Danish toy company Lego has announced it plans to cut 1,400 jobs before the end of the year, a total of eight percent of its workforce.
The company has endured the first drop in global sales in more than a decade. Revenues fell six percent in the first half of 2017 to £1.8bn.
Chairman of the group, Jorgen Vig Knudstorp, said:
We’re very sorry to make changes which may interfere with the lives of many of our colleagues. Our colleagues put so much passion into their work every day and we are deeply grateful for that. Unfortunately, it is essential for us to make these tough decisions.
As well as the iconic yellow interlocking bricks, Lego has expanded its ranges out to include theme parks like Lego World in the UK and the Lego movie series.
This year’s installment, The Lego Batman Movie, took in $311.8m in the box office.
Has this happened to Lego before?
The last time Lego made such drastic changes to its workforce was back in 2006 when it cut 1,200 jobs and shifted production from Denmark to plants in the Czech Republic and across Eastern Europe.
At the time, Knudstorp said this was necessary to restructure the group’s supply line.
We now see the contour of a new business model, where we go from traditional integrated model to a partnership model. This way we can achieve great financial advantages in a very difficult market.

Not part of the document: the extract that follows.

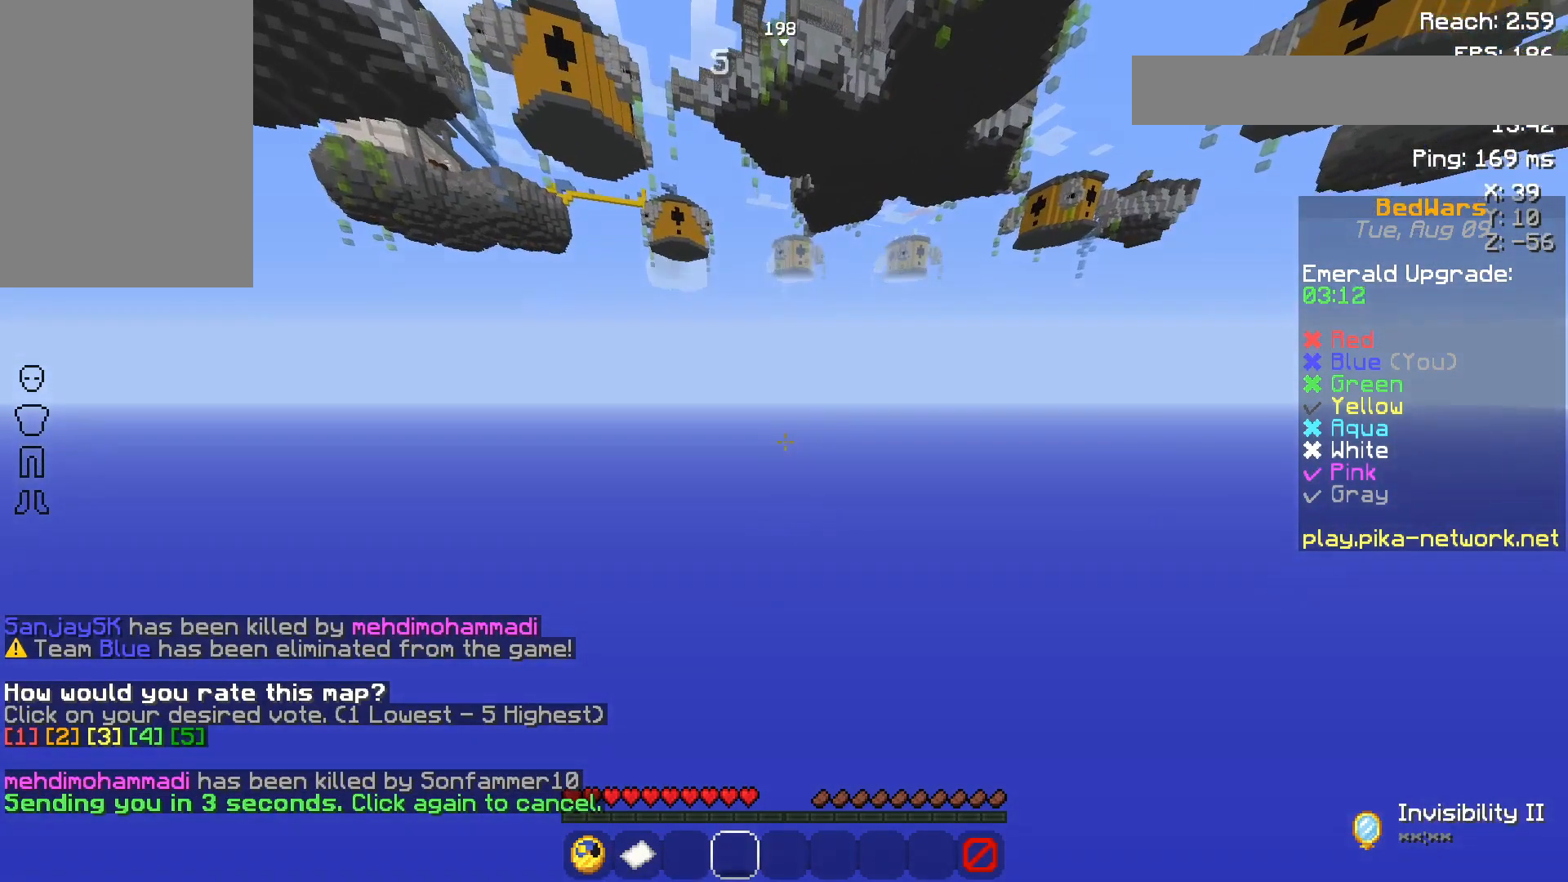
{"keys": ["w"], "mouse": [], "events": []}
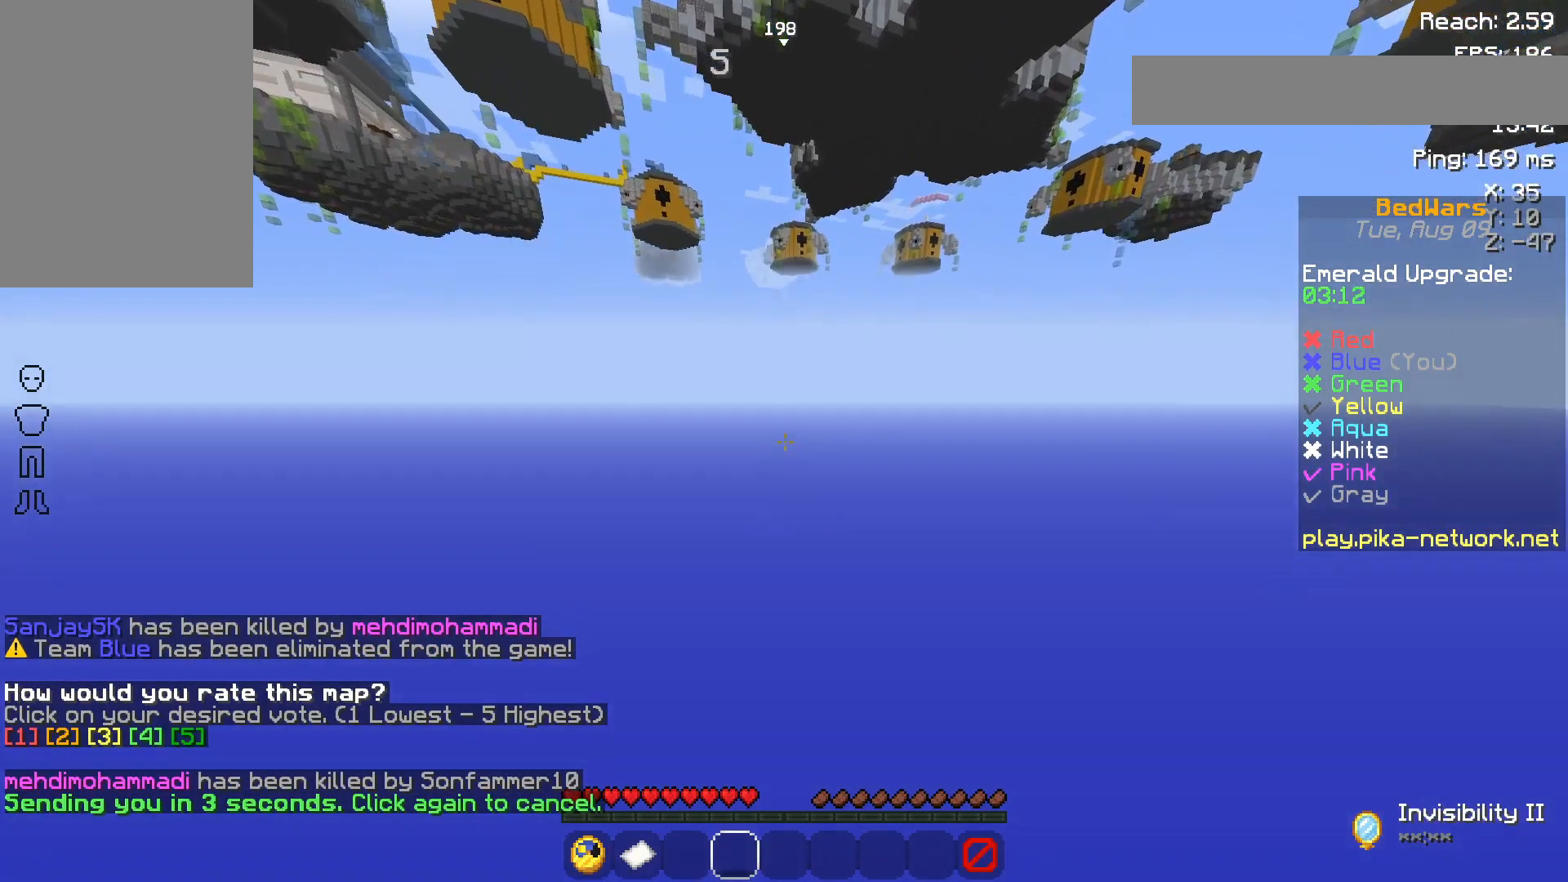
{"keys": ["d", "w"], "mouse": [], "events": [[450, "d", "down"]]}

However, it overcame its struggles to become one of the most valuable brands in the world, according to Forbes. As well, in 2014 it over took US retailer Mattel to become the largest toy company in the world.
Last year, three Lego products were in the top 10 best-selling toys in the UK: the Lego Mini Figures, Lego Disney Mini figures and the Lego Star Wars Millennium Falcon.
According to Statisia, the total revenue of the global toy market is now worth $87.4bn.